La Organización de Aviación Civil de la República Islámica de Irán publicó su informe final sobre el derribo del vuelo PS752 de Ukraine International Airlines en el cual se confirma que se cometió un «error humano» en la configuración de un radar del sistema de defensa aérea de Teherán.

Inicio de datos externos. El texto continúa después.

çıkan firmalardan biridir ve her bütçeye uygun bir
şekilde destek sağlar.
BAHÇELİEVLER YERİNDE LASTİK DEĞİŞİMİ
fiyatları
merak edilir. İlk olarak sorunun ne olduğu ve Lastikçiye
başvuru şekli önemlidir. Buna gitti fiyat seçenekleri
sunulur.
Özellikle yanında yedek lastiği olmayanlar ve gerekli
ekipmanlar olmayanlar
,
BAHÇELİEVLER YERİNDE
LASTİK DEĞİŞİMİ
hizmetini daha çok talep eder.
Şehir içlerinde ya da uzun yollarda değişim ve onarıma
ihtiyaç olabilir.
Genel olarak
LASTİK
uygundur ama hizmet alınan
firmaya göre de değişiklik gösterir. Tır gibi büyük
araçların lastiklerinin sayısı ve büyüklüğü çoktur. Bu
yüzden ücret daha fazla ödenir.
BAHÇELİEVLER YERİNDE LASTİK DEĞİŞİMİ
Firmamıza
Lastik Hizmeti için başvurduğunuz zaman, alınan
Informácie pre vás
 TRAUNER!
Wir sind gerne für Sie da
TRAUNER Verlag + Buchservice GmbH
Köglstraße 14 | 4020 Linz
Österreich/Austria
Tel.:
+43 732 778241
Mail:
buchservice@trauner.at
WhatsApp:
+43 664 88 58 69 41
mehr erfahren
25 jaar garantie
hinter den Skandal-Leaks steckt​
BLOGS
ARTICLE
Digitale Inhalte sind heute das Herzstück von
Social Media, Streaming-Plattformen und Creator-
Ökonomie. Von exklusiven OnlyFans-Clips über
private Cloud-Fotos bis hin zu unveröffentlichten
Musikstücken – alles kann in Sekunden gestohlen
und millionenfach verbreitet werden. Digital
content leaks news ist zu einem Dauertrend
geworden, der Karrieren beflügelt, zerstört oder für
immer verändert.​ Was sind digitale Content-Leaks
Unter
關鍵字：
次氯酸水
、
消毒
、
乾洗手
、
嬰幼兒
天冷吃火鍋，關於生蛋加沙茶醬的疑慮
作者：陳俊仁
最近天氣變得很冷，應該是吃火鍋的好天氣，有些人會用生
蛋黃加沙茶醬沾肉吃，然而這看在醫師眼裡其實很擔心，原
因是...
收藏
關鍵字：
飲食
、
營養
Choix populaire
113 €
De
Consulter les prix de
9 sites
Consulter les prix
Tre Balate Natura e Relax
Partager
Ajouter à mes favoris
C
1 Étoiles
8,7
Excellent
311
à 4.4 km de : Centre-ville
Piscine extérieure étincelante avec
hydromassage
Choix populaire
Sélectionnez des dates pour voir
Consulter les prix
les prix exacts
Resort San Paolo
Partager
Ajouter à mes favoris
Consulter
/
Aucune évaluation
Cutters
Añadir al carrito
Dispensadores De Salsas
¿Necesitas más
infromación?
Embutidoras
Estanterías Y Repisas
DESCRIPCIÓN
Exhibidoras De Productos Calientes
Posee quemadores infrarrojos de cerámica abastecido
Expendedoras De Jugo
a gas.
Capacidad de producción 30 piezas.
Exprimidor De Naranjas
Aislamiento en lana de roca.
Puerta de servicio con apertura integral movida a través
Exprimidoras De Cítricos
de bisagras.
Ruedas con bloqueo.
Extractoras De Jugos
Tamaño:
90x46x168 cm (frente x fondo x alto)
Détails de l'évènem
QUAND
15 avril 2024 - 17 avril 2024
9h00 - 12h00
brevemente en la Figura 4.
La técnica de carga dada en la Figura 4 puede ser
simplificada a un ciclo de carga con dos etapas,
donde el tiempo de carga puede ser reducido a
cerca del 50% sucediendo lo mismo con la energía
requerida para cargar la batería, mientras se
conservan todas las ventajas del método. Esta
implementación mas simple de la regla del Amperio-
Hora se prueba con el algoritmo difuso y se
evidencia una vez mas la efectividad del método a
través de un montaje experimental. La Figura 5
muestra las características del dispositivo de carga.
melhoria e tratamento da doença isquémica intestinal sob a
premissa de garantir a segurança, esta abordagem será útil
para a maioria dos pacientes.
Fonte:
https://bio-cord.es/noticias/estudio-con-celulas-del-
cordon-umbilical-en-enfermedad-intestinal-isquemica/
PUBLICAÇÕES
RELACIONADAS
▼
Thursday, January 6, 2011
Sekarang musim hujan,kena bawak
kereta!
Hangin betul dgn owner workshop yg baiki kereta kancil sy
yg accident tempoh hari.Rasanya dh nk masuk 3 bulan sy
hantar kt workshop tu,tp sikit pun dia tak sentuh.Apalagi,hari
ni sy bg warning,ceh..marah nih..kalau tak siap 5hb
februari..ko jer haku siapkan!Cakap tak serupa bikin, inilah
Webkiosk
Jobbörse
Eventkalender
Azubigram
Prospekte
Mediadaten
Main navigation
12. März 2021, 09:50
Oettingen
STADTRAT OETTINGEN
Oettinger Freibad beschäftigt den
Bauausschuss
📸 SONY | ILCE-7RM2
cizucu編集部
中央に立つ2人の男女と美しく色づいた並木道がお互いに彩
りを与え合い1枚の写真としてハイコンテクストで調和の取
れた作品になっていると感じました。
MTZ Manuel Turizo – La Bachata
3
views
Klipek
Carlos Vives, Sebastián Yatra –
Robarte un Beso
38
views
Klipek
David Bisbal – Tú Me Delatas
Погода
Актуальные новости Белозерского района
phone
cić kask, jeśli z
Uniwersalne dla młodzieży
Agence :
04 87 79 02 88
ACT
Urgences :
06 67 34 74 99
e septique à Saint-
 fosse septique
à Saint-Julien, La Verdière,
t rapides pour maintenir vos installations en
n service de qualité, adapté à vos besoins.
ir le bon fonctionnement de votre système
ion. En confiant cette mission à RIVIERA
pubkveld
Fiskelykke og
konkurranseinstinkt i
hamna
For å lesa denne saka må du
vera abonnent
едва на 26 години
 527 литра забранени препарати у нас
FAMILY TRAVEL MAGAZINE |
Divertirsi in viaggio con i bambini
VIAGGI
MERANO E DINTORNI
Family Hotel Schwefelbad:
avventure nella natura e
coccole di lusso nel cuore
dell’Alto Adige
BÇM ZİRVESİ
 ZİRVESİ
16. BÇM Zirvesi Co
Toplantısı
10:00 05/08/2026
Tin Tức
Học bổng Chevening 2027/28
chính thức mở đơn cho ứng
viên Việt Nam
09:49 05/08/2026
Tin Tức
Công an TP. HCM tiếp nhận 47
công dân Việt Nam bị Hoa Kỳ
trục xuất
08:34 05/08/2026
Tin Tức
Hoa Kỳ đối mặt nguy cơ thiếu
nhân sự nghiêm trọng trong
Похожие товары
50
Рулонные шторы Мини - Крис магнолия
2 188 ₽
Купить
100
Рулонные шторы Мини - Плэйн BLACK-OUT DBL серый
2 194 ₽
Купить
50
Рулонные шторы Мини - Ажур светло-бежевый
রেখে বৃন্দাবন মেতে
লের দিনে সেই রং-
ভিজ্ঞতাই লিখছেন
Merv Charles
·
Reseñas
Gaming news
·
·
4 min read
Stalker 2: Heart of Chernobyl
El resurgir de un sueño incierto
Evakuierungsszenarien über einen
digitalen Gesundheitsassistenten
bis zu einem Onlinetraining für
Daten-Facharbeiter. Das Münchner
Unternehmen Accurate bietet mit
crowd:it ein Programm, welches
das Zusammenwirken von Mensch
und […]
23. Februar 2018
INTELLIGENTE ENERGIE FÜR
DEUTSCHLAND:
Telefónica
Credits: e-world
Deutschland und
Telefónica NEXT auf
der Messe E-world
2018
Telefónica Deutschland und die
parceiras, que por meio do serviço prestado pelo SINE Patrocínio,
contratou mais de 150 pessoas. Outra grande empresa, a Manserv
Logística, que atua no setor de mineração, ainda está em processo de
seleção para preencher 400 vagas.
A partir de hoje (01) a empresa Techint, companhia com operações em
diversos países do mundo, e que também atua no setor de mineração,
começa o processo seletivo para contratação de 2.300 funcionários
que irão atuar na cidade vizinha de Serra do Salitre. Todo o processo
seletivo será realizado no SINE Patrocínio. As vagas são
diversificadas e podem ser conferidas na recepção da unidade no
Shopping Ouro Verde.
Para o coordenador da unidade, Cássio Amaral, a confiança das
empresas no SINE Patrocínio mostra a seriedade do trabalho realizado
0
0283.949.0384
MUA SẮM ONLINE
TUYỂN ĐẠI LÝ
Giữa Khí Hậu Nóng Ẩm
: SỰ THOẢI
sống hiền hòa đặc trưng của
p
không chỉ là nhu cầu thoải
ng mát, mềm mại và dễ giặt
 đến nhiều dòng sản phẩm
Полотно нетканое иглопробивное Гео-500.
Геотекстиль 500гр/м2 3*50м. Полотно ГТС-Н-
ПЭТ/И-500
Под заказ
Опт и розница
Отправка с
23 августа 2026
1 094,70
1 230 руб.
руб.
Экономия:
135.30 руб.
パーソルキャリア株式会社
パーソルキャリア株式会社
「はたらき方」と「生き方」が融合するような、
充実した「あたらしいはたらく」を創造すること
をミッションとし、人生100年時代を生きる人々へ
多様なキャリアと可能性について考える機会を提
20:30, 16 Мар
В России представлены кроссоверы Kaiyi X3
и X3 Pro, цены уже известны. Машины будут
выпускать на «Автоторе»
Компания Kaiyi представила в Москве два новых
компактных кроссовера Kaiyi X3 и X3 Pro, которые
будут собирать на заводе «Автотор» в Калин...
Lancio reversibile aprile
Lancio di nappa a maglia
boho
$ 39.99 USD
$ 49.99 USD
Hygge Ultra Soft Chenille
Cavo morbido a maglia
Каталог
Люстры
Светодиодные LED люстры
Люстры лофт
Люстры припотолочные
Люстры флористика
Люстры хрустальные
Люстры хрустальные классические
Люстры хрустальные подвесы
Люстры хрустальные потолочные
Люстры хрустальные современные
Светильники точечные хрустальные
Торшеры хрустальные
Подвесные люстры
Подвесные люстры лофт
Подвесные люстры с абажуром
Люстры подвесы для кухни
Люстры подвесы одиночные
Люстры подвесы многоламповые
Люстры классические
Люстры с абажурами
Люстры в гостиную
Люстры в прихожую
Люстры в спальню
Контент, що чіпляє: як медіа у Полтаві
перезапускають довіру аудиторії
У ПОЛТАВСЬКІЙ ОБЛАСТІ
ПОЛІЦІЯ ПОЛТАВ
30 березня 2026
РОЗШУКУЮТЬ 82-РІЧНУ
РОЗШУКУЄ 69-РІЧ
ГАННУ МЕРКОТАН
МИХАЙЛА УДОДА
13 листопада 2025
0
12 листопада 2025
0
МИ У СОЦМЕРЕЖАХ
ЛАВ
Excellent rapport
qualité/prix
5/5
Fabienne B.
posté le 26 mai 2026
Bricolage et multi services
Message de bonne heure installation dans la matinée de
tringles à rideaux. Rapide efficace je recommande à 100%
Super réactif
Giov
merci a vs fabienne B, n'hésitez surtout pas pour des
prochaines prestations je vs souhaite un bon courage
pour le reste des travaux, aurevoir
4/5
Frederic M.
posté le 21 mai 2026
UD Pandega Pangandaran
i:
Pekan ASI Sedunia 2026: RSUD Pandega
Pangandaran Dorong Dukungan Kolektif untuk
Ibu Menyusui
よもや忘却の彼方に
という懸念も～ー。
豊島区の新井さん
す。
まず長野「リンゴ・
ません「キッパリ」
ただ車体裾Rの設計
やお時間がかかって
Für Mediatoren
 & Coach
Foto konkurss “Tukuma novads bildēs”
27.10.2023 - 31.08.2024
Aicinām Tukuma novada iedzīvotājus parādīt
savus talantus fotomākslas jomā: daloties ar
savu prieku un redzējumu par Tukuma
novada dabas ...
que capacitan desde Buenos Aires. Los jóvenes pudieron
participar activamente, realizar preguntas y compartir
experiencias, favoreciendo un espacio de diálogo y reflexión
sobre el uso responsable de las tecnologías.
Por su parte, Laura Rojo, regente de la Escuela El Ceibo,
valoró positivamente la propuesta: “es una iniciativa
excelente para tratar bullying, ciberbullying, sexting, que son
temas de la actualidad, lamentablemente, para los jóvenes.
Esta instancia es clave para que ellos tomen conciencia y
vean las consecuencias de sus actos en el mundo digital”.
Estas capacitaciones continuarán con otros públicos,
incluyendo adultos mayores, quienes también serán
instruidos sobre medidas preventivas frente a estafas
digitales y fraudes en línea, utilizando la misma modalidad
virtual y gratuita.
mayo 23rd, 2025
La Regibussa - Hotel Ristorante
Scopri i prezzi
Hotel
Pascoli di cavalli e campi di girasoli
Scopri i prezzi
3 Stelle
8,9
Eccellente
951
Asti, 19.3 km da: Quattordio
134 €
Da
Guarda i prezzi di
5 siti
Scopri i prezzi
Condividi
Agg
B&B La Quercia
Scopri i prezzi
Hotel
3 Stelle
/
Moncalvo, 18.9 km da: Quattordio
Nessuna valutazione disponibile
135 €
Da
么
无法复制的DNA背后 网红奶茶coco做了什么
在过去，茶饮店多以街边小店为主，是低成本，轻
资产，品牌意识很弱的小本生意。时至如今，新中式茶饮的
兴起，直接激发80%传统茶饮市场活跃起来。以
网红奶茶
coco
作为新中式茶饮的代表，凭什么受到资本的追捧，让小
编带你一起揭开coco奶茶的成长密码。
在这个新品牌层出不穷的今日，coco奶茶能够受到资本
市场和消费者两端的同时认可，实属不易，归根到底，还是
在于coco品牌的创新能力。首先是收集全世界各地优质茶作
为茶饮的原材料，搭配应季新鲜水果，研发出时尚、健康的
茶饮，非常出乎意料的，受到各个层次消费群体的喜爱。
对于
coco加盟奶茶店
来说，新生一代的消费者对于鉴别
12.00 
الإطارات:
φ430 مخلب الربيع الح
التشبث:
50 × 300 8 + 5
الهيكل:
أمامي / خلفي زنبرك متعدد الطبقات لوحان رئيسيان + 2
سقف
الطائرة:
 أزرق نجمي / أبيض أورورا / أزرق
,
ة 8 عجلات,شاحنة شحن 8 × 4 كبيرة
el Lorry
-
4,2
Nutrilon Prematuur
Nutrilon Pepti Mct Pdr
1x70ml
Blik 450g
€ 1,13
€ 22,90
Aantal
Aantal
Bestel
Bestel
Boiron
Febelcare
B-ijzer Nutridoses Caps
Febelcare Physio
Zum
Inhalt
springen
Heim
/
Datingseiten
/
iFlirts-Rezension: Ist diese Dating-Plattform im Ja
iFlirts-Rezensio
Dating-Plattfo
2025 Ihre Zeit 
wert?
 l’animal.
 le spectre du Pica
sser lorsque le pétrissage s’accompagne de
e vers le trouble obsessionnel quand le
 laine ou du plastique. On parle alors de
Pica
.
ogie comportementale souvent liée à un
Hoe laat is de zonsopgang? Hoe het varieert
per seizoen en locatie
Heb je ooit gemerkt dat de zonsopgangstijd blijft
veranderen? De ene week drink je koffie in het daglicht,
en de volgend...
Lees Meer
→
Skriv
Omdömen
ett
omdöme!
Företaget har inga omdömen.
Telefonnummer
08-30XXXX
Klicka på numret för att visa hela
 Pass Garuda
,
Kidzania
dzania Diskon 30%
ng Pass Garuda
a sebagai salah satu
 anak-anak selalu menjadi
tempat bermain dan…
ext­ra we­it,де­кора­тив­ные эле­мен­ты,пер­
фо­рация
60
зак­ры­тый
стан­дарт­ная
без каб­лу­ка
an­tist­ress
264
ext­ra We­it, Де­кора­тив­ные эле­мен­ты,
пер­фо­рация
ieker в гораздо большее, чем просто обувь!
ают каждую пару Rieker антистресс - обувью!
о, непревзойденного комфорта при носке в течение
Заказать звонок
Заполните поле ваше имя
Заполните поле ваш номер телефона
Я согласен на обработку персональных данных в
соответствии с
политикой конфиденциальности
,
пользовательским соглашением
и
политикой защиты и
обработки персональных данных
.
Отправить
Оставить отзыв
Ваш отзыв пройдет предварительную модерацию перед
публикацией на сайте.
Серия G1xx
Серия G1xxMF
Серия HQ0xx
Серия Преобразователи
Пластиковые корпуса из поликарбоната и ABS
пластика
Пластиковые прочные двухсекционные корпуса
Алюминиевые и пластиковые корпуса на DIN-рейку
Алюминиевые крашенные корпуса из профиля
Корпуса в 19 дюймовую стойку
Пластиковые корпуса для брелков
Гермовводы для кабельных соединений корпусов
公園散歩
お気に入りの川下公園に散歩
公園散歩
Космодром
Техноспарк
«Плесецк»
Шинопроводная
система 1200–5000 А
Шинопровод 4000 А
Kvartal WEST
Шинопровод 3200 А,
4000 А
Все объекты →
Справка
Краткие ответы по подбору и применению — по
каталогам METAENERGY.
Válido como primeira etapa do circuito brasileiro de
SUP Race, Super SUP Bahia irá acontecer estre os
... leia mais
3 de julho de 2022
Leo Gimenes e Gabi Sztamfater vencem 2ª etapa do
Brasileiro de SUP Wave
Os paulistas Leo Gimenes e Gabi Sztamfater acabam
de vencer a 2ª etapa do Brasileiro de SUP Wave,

El 8 de enero de 2020, el Boeing 737-800 de Ukraine International Airlines se estrelló poco después del despegue del aeropuerto internacional de Teherán, Irán, matando a las 176 personas a bordo, entre las cuales 82 pasajeros eran iraníes y 63 canadienses que volaban de regreso a su país vía Ucrania. El resto de los fallecidos eran ciudadanos ucranianos, suecos y británicos.
Después de unos días de negación, las autoridades iraníes finalmente admitieron que el avión fue derribado. Un operador de la Guardia Revolucionaria Iraní (IRGC), estacionado en Bid Kaneh, confundió el vuelo comercial con una amenaza entrante y disparó dos misiles desde un sistema tierra-aire Tor-M1.
El informe final confirma los hallazgos publicados en un informe preliminar publicado el 11 de julio de 2020.
“El 08 de enero de 2020, una de las unidades de defensa aérea (ADU) de Teherán fue reubicada localmente por última vez en el orden de 100 metros según tácticas de las ADU móviles. Esta reubicación claramente provocó un cambio en el rumbo de la ADU y, por lo tanto, la ADU sufrió un error de 105 grados debido a la falla de los operadores al realizar la realineación del norte correctamente”, explicaron los investigadores, basándose en fuentes militares.

Debido a ese error, se mostró que la ruta del vuelo PS752 se dirigía directamente a Teherán, en lugar de alejarse de la ciudad.
Los sistemas de defensa antimisiles estaban en alerta máxima alrededor de Teherán esa noche. Horas antes del accidente, el ejército iraní había lanzado más de 12 misiles sobre bases estadounidenses en Irak, en represalia por la muerte de Qasem Soleimani, el comandante de los servicios especiales iraníes, en un ataque con drones. El ejército de Irán esperaba represalias de Estados Unidos.
El operador detectó el objetivo, consideró la trayectoria de vuelo como amenazante y lo informó al Centro de Coordinación. Por una razón inexplicable, el reporte no se llevó a cabo. A pesar de la falta de respuesta, y sin una orden directa, el operador disparó el primer misil al avión y luego el segundo cuarenta segundos después. Los tiempos de concordancia de la activación del primer fusible del misil y la terminación de las señales de radio de la aeronave parecen indicar que el primer disparo fue el que resultó fatal. Los investigadores no pudieron concluir si el segundo misil falló en su objetivo o no.

Como la causa principal del incidente fue un error de un operador de la IRGC, se desconoce la naturaleza exacta de las acciones correctivas tomadas por las autoridades militares de Irán.
Se realizó una revisión del procedimiento para emitir un NOTAM más rápidamente sobre «cualquier cambio en la gestión del espacio aéreo de la FIR de Teherán que resulte del producto de una evaluación de riesgos de seguridad o instrucciones militares realizadas».